● **TASK DESCRIPTION**:
Copy the listing below line for line, leaving out the pictures.

● **DATA TO USE**:
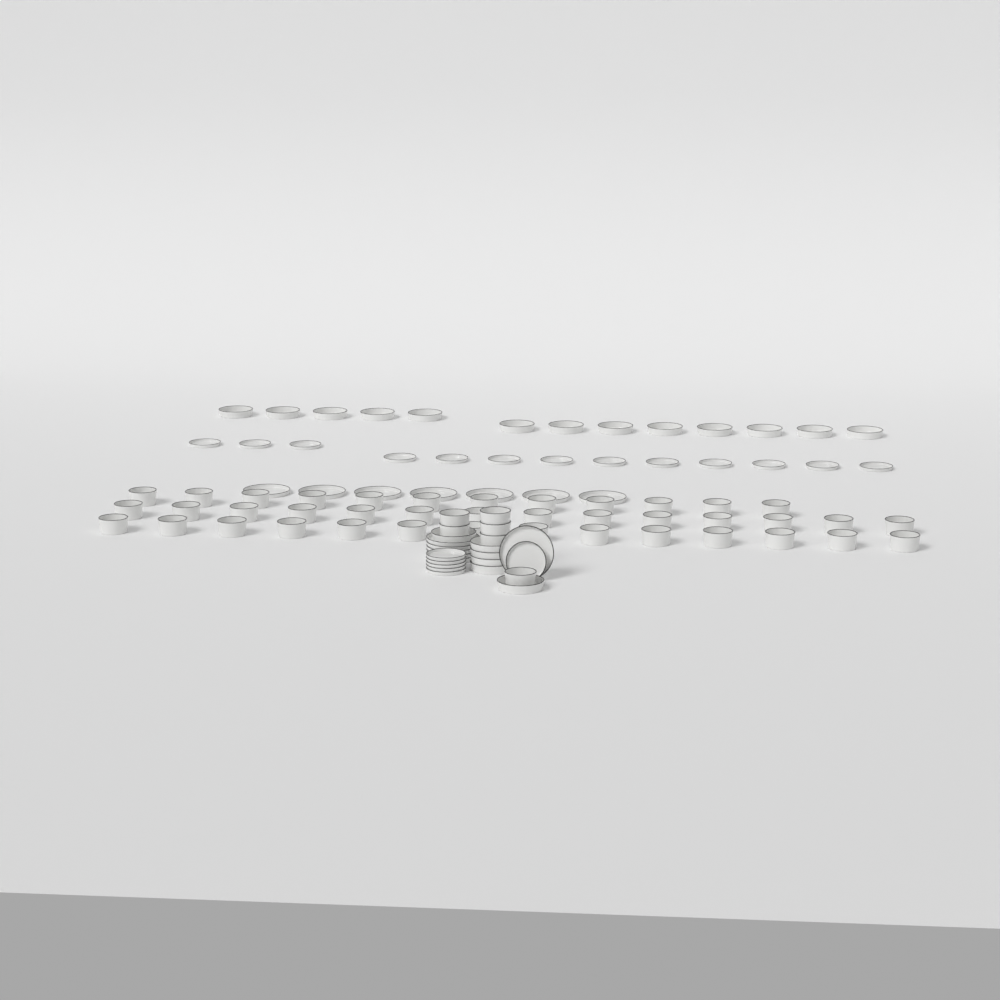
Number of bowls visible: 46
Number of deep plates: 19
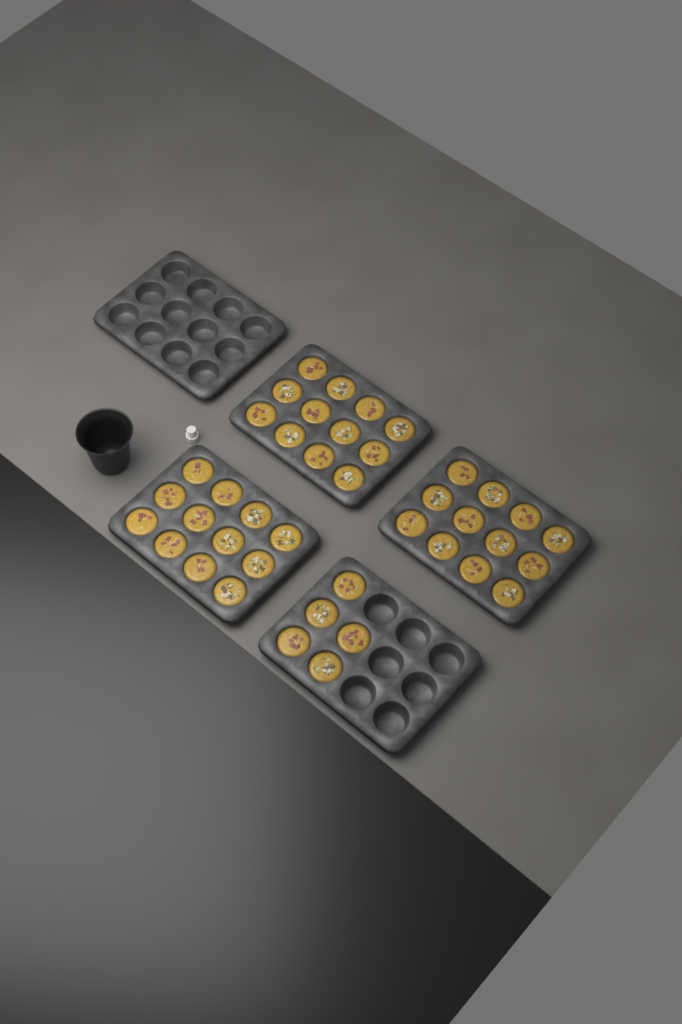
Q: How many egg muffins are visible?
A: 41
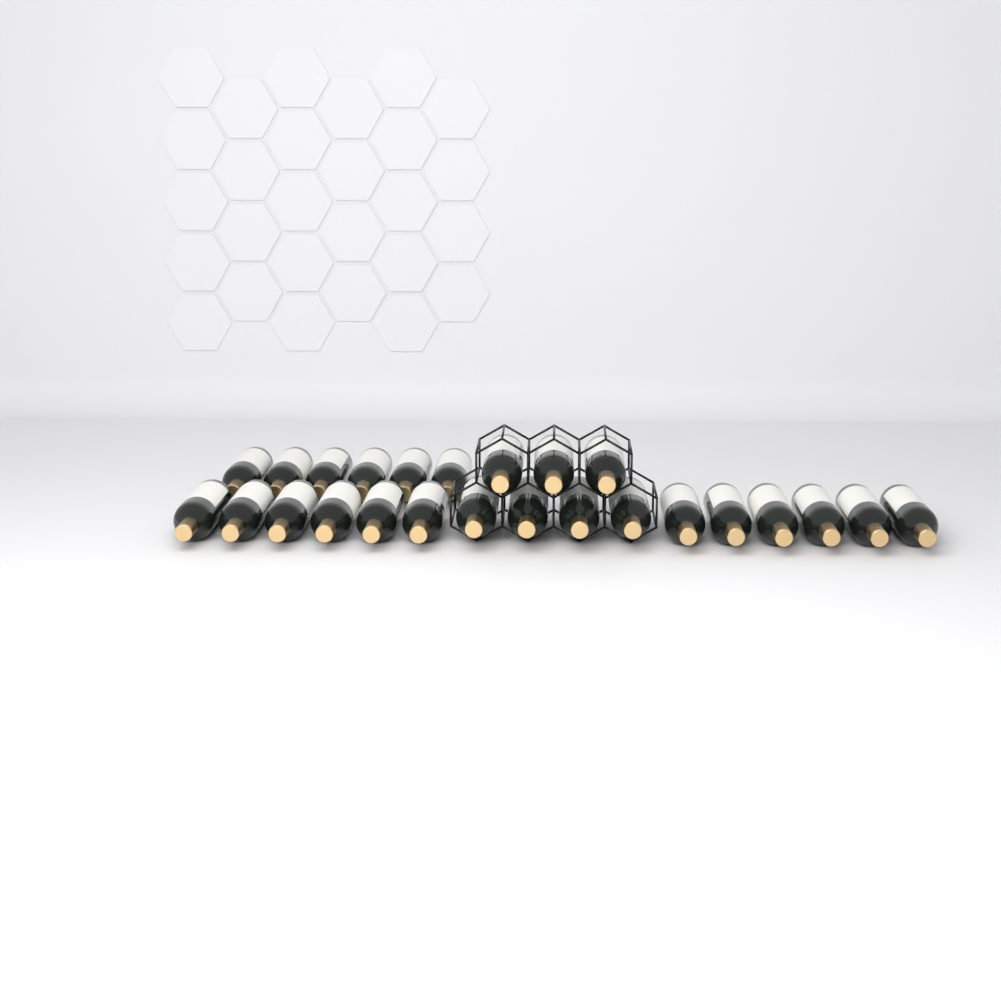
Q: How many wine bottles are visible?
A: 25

● **THE SOLUTION**:
Number of bowls visible: 46
Number of deep plates: 19
Q: How many egg muffins are visible?
A: 41
Q: How many wine bottles are visible?
A: 25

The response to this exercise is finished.